▸ **Teks Bacaan**
JAKARTA, WB – Refleksi 20 Tahun Reformasi yang digelar Perhimpunan Aktivis Nasional (PENA) 98, menguak informasi kongkrit atas lengsernya pemerintahan rezim orde baru.
Aktivis 98 yang memimpin aksi reformasi, telah meruntuhkan pemerintahan otoriter Soharto 20 tahun yang lalu.
Dalam diskusi Refleksi 20 Tahun Reformasi kali ini, menghadirkan para aktivis 98, yakni Eli Salomo Sinaga dan Roy Simanjuntak dari Forkot, dan Sayed Junaidi Rizaldi (Pak Cik). Yang menarik dalam diskusi kali ini adalah mereka sepakat sudah saatnya aktivis 98 masuk dalam jajaran kabinet pemerintahan.

▸ **Uraian Tugas**
Berdasarkan teks bacaan di atas, sebutkan semua aktivis 98 yang dihadirkan dalam diskusi Refleksi 20 Tahun Reformasi.

▸ **Cuplikan Catatan**
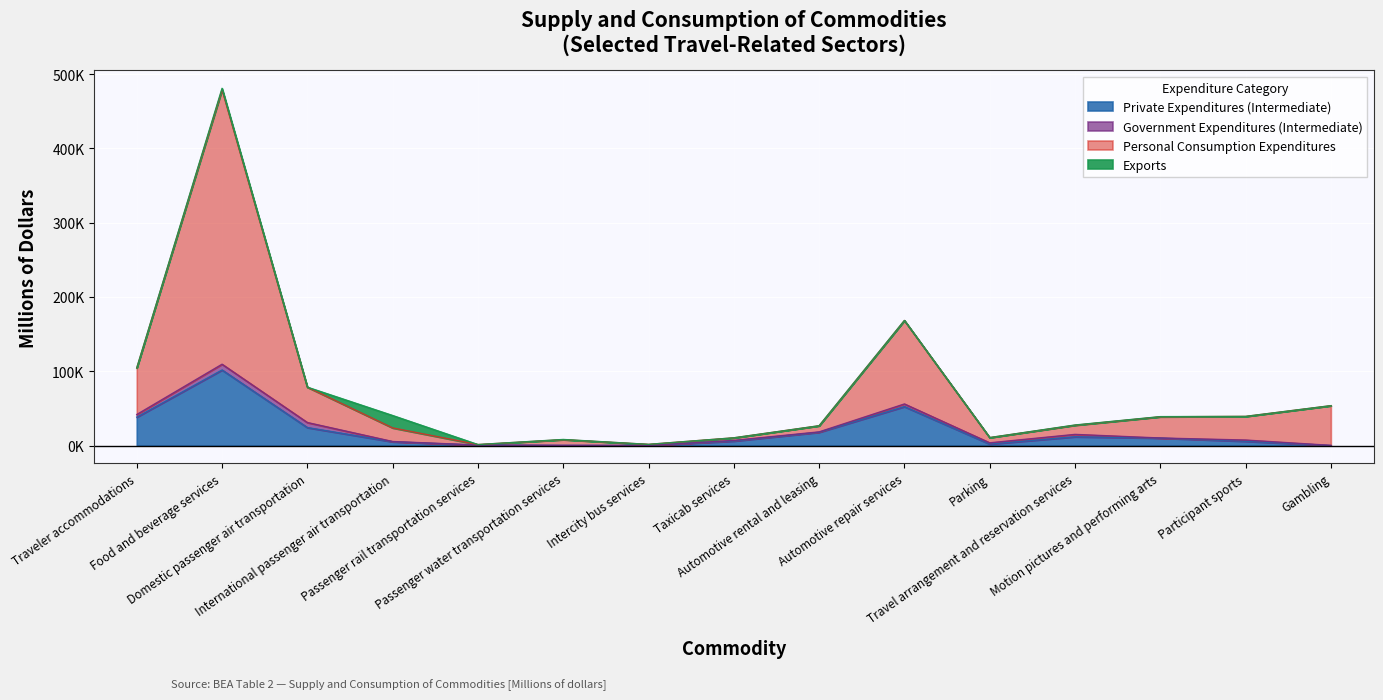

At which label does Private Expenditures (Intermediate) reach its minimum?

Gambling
==
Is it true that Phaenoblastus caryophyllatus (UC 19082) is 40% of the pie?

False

▸ **Jawaban Anda**
Eli Salomo Sinaga (Forkot), Roy Simanjuntak (Forkot), dan Sayed Junaidi Rizaldi (Pak Cik).